NNIP manager: we are constructive on Indonesian equity
Despite volatility, NN Investment Partners is constructive on the Indonesian market, according to Smriti Shekhar, a portfolio manager for the emerging markets equity team.

She noted in a report that the change of government and the policy announcements have led to some re-rating of the overall valuations of the Indonesian equity market.

‘However, we still see value from potential positive revision ratios in earnings-per-share and reasonable price-to-book valuations in several sectors,’ said Shekhar.

According to the Singapore-based manager, Indonesia has the powerful combination of high savings and investment ratios, which are both key for sustained economic growth.

‘The Jokowi government has launched a variety of infrastructure programs spanning roads (2000 km), ports (10 new air and sea ports each), industrial estates, traditional markets, dams, technology parks, et cetera.
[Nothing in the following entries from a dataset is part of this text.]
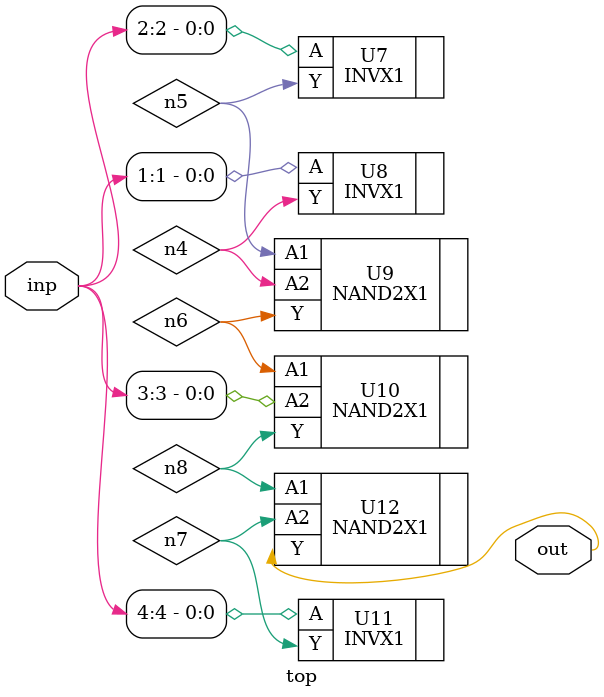
<source format=sv>


module top ( inp, out );
  input [4:0] inp;
  output out;
  wire   n4, n5, n6, n7, n8;

  INVX1 U7 ( .A(inp[2]), .Y(n5) );
  INVX1 U8 ( .A(inp[1]), .Y(n4) );
  NAND2X1 U9 ( .A1(n5), .A2(n4), .Y(n6) );
  NAND2X1 U10 ( .A1(n6), .A2(inp[3]), .Y(n8) );
  INVX1 U11 ( .A(inp[4]), .Y(n7) );
  NAND2X1 U12 ( .A1(n8), .A2(n7), .Y(out) );
endmodule


</source>
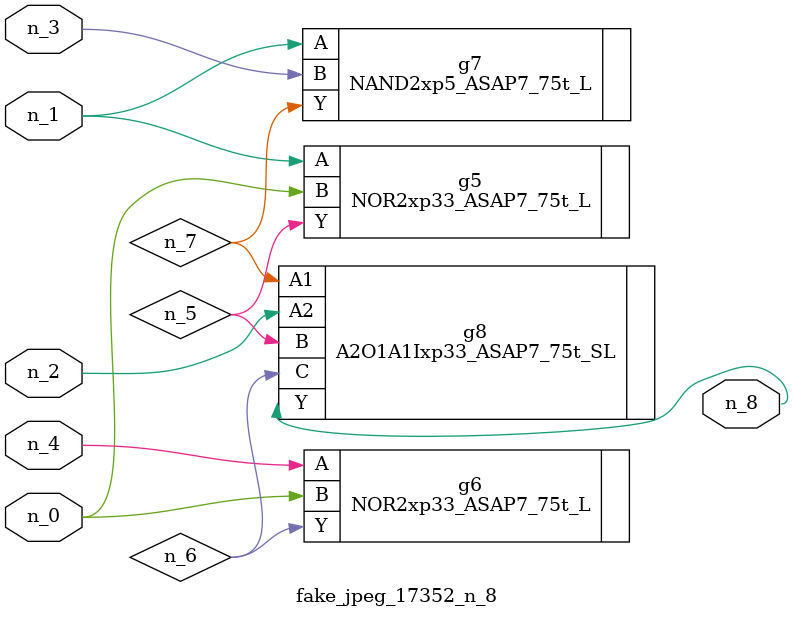
<source format=v>
module fake_jpeg_17352_n_8 (n_3, n_2, n_1, n_0, n_4, n_8);

input n_3;
input n_2;
input n_1;
input n_0;
input n_4;

output n_8;

wire n_6;
wire n_5;
wire n_7;

NOR2xp33_ASAP7_75t_L g5 ( 
.A(n_1),
.B(n_0),
.Y(n_5)
);

NOR2xp33_ASAP7_75t_L g6 ( 
.A(n_4),
.B(n_0),
.Y(n_6)
);

NAND2xp5_ASAP7_75t_L g7 ( 
.A(n_1),
.B(n_3),
.Y(n_7)
);

A2O1A1Ixp33_ASAP7_75t_SL g8 ( 
.A1(n_7),
.A2(n_2),
.B(n_5),
.C(n_6),
.Y(n_8)
);


endmodule
</source>
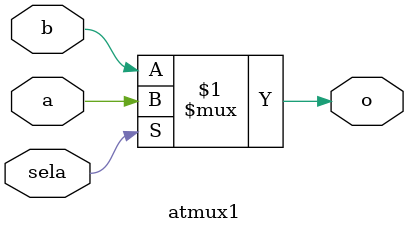
<source format=v>
module atmux1 (a, b, sela, o);

input   a,
        b,
        sela;

output  o;

// K-micro mux instant

wire    o;
assign  o = sela ? a : b;

endmodule
</source>
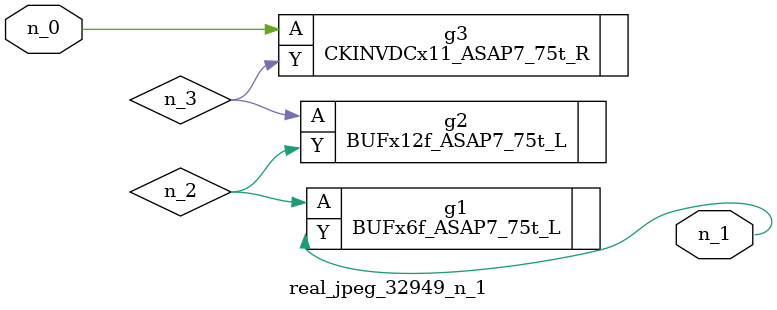
<source format=v>
module real_jpeg_32949_n_1 (n_0, n_1);

input n_0;

output n_1;

wire n_3;
wire n_2;

CKINVDCx11_ASAP7_75t_R g3 ( 
.A(n_0),
.Y(n_3)
);

BUFx6f_ASAP7_75t_L g1 ( 
.A(n_2),
.Y(n_1)
);

BUFx12f_ASAP7_75t_L g2 ( 
.A(n_3),
.Y(n_2)
);


endmodule
</source>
‘We have seen government infrastructure spend pick up sharply in the last few quarters. State-owned enterprises have also seen growing order books. This further underpins our medium-term investment thesis.’

Key cyclical drivers

The Indonesian economy was hit by the commodity cycle downturn in 2013 and it has been through a period of deceleration in growth and market performance.

Additionally, the change of government and tax vigilance had suppressed spending in property, vehicles and other big ticket consumption for several quarters, according to the manager.

‘This, in our opinion, further exacerbated the economic downturn in the country.

‘Finally, the intervention in interest spreads of banks led to further weakness in the banking sector, which was already reeling under asset quality pressures. We believe these events have created strong opportunities for investors.’

Positive policy reforms

On the policy front, Indonesia is constitutionally bound to contain its fiscal deficit to 3%. This makes it challenging for the government to stimulate a decelerating economy through fiscal spending.

However, recent policies are an impressive attempt to overcome this constraint.

Shekhar says she sees several positive policy reforms: ‘Firstly, fuel and electricity subsidies were dramatically reduced last year, easing government deficits.

‘The Tax Amnesty scheme was recently passed, aimed at legitimising years of undisclosed domestic and foreign wealth, spurring collections and improving tax compliance.

‘We are even more excited about the medium- to long-term benefits of the tax amnesty scheme from (1) a pick-up in discretionary consumption (such as automobiles, property, durables, etc.) in the medium term; and (2) a broadening of the tax net that would increase the government’s fiscal fire power.'

Furthermore, on the back of the above, she says the government has announced a vast array of infrastructure projects to improve supply side bottlenecks and stimulate economic activity.

Finally, the Financial Services Authority of Indonesia is attempting to moderate lending rates to corporates in an effort to stimulate borrowings and capex.